Brano di lettura:
A dispetto del grande ampliamento delle nostre conoscenze permesso dagli scavi archeologici e dall'affinamento dei metodi di indagine, la "Storia naturale" di Plinio, con il suo excursus artistico, rimane un formidabile strumento di conoscenza e il principale punto di riferimento a nostra disposizione per ricostruire i nomi dei maestri, delle opere, delle scuole, le tecniche e i materiali in uso nell'antichità.
Ciò nonostante, dopo la splendida edizione critica pubblicata nel 1946 da Silvio Ferri (opera da tempo introvabile), non si sono più avute buone edizioni italiane di Plinio. A colmare questa lacuna giunge ora in libreria il quinto e ultimo volume della "Storia naturale", che comprende per l'appunto i cinque libri sulla Mineralogia e la Storia dell'arte. Non si tratta di una vera e propria edizione critica, in quanto i curatori si sono basati essenzialmente sul testo stabilito da Karl Mayhoff, limitandosi a segnalare in una nota critica in fondo al libro le varianti adottate di volta in volta, senza peraltro indicarne mai l'origine. Il volume ha però il merito di offrire al lettore una versione agile e facilmente accessibile del trattato di Plinio, arricchita da note esplicative sostanziose e aggiornate con la bibliografia più recente.

Esercizi da svolgere:
**a)** Nel brano sulla "Storia naturale" di Plinio, su quale testo si sono basati essenzialmente i curatori del quinto volume?
**b)** Prosegui il brano sulla nuova edizione della "Storia naturale" di Plinio, riprendendo dopo la sua ultima frase.
Il materiale proviene da una fonte diversa dal brano.

Materiale fornito:
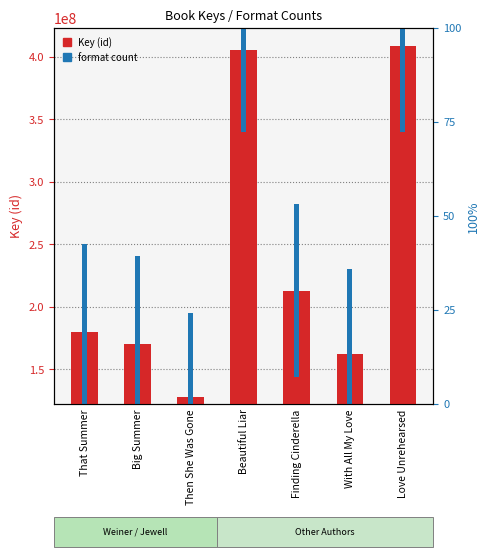

What is the spread (max minus min) of values at Love Unrehearsed?

270712422.8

Soluzioni degli esercizi:
**a)** Sul testo stabilito da Karl Mayhoff.

**b)**
Emerge così il tratto originale della personalità di Plinio che non è, come spesso accade per questo tipo di eruditi enciclopedici, un mero assemblatore di brani eterogenei tratti dalle opere altrui, ma un infaticabile esploratore di fatti e fenomeni, capace di rielaborare criticamente quanto gli viene tramandato dalle fonti, animato da una curiosità sconfinata che non trova forse paragoni in tutta l'antichità, curiosità che, com'è noto, arriverà a costargli la vita durante l'eruzione del Vesuvio, nel 79 d.C.
Utilissimo, nella presente edizione, accanto agli indici dei nomi di persona, dei luoghi e dei popoli, il glossario degli artisti, in cui per ognuno si fornisce una scheda con dati biografici, con l'elenco delle opere note e un inquadramento generale nell'ambito delle diverse scuole e correnti. Desta pertanto meraviglia la deprecabile assenza di un altro indice, che era invece presente nella precedente edizione del Ferri: l'indice delle opere e delle cose più importanti.